# [WHAT YOU ARE ASKED TO DO]
In the records, find each line where "they" occurs, and copy it.

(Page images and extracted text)
- Opening Delimiter -
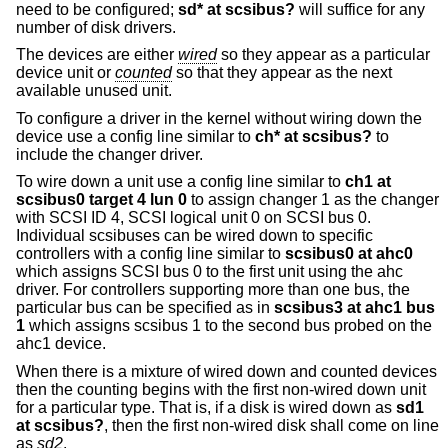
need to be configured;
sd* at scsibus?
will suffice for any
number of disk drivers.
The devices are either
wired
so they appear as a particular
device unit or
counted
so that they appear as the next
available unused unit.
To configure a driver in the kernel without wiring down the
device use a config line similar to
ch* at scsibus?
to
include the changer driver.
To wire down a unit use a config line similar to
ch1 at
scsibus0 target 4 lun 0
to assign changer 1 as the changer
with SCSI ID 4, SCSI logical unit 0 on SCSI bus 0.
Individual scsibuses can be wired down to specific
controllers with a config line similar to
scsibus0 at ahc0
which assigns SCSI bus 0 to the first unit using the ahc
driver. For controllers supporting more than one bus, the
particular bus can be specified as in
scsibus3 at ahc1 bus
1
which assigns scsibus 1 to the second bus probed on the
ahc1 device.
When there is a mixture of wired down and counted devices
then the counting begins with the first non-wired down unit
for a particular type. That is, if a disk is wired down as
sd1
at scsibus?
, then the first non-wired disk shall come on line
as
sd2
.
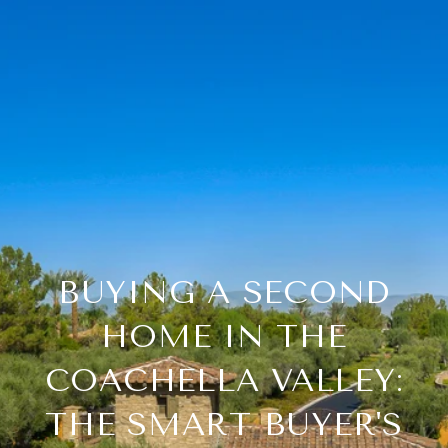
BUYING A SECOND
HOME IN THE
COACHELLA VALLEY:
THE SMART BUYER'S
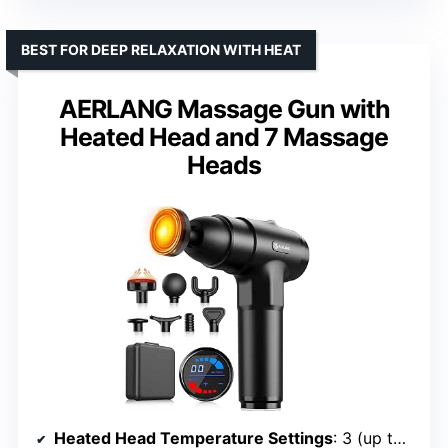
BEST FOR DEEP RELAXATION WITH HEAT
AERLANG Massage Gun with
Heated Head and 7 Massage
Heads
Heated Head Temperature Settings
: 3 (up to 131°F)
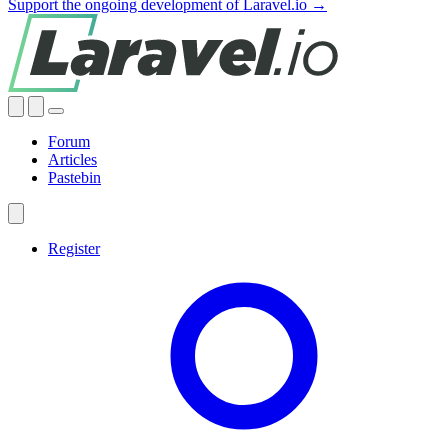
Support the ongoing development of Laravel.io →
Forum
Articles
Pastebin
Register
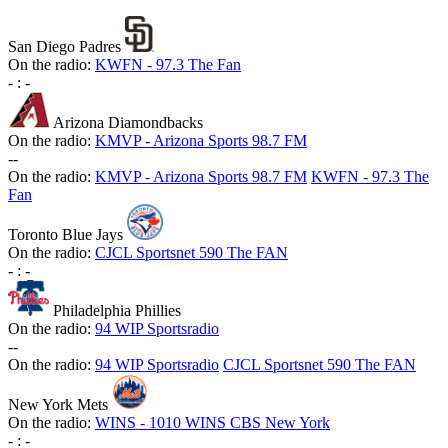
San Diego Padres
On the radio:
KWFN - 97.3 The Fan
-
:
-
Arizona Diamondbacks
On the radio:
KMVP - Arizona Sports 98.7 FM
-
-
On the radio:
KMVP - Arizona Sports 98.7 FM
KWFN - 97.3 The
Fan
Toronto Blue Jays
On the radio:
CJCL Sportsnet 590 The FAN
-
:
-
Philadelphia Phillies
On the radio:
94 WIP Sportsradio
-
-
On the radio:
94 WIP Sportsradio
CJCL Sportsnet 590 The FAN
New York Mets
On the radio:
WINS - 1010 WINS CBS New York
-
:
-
- Closing Delimiter -
- Opening Delimiter -
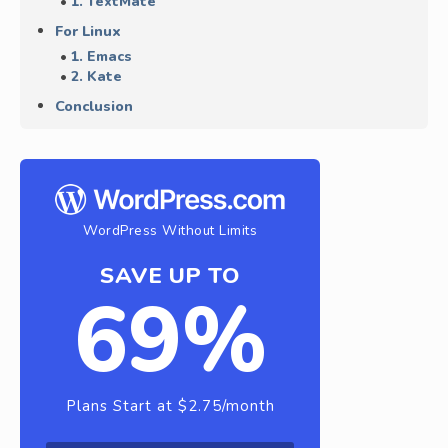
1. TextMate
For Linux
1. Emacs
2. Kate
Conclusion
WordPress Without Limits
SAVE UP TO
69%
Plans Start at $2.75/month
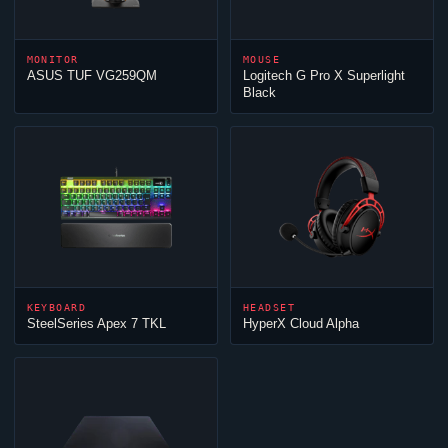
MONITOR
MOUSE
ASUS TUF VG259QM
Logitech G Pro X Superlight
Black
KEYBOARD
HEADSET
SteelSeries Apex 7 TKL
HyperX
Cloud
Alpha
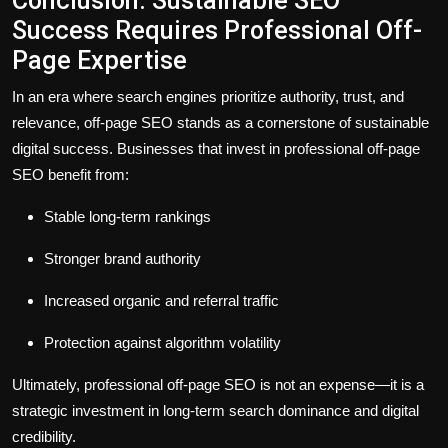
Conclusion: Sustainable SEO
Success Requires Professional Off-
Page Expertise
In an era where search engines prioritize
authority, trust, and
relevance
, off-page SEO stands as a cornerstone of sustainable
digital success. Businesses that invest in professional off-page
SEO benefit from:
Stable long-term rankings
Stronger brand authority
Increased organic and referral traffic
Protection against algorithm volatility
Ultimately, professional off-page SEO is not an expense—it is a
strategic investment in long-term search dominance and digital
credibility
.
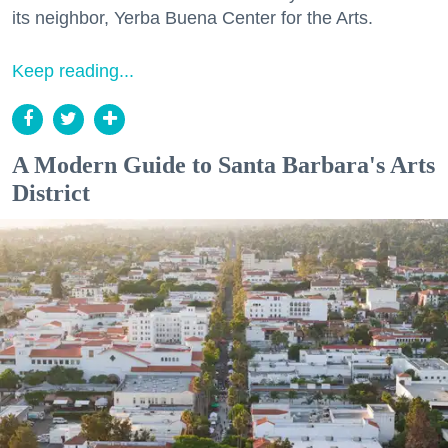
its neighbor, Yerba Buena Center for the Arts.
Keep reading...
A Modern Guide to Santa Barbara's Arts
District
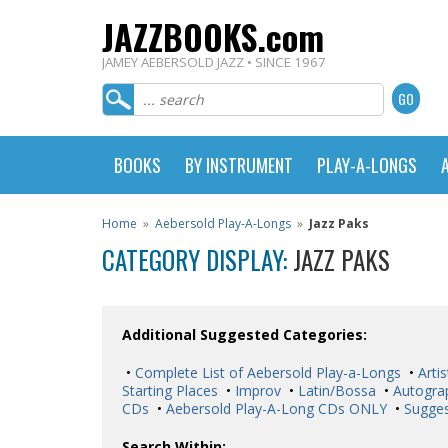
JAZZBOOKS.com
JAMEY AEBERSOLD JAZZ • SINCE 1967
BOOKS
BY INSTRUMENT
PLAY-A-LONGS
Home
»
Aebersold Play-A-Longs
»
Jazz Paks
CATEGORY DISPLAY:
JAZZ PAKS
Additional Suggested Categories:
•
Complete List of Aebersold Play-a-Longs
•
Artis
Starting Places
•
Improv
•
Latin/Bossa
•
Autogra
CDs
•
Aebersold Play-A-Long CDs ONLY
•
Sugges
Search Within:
- Closing Delimiter -
# [EXPECTED OUTPUT]
so they appear as a particular
so that they appear as the next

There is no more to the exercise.